И к счастью, куда все и движется. То есть никуда больше, кроме как прочь от вас. Глядя сверху с горы, сажусь в местную электричку, внизу топорщатся мои кожаные штаны, мой член делает свою привычную работу, возбуждающую плоть и кровь. Если я дышу, то только в свои ладони, согревая их о самого себя, ведь рядом нет никого другого.
Приказывать тяжелее, чем повиноваться, так говорят себе непроизвольно, когда этот длинный тяжелый поезд проезжает мимо, движимый ничем иным, как дыханием воды, из него же сверху и выходит, куда-то же надо деваться дыханию, даже последнему. Так оно туда и уходит. Дыханию приказано, если угодно, испариться. Увы, в холодном зимнем воздухе оно еще ненадолго остается, чтобы можно было хотя бы посмотреть ему вслед, но вокруг пусто, нет ни души, оно должно идти дальше, как и я! Вот и прекрасно. Исполнитель повинуется. Он может, правда, распоряжаться собой, пускай и меньше, чем повелитель. Поезд мчится и мчится, а я иду. Но куда?

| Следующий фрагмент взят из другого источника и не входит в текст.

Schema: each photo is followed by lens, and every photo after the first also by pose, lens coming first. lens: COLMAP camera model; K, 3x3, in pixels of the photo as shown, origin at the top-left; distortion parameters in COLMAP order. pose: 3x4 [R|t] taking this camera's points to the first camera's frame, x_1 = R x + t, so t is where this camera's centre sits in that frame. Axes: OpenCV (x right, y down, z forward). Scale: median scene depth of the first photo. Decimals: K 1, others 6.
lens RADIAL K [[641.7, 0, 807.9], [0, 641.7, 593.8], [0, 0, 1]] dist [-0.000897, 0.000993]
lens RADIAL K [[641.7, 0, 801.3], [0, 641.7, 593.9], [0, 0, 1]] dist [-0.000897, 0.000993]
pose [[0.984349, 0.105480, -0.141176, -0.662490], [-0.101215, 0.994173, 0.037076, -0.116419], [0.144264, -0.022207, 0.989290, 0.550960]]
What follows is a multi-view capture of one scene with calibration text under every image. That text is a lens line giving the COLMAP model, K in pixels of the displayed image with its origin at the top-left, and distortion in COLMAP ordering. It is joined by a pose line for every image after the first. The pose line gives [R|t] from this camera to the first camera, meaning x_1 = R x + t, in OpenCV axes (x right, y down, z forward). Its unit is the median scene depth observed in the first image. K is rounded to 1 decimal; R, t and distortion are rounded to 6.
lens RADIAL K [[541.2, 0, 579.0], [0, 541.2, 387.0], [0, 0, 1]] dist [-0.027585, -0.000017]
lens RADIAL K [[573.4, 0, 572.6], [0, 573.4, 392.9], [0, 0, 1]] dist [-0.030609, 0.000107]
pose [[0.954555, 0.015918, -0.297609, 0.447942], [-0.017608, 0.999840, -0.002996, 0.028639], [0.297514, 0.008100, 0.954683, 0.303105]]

Шагая по дороге, себя не переступишь, да и все равно Лонели этого бы не потерпела. Хорошо ступать шаг за шагом, может быть, не так уж это и весело, но тем не менее. Зато воля — что шажок птички на лугу, все стремится выйти из собственных пределов. Грустные звери толпятся, чуют уже, что им ничего не бросят, идущий может лишь броситься на колени перед самим собой. Он, правда, слишком желанный трофей, чтобы погнаться за собой. Воля вольна в своем желании обрести себя в воле, которая командует и, конечно, не хочет расставаться со своими командами, ведь она никогда не получит назад ни одной. Тут только стенка шкафа, украшенная фотографиями чужого отпуска. Люди в мундирах.
Девушки в купальных костюмах. От этого властолюбца нечего ждать пощады, лучше я пойду, чтобы не натворить глупостей. Чтобы он, спаси Боже, не взглянул на меня.
Я иду на фабрику по производству резины, где подопру свою измученную голову рукой. Но не беспокойтесь, господин главнокомандующий: все мои скитания, все мои желания не есть ведь некое воление, есть вовсе никакое воление. У вас нет оснований беспокоиться! Что такое воля, наш вольный Вилли в любой момент может понять сам из себя. Не от меня, от его послушного слуги, — нет, на этот раз нет, потому что я не останусь дома, чтобы последовать за быстротечностью вашей жизни, я, собственно, с удовольствием скитаюсь. Меня зовут как птичку, которая недавно вымерла, меня кличут скитальцем, и я охотно уступлю место тому, кто сумеет это делать так же хорошо, как и я.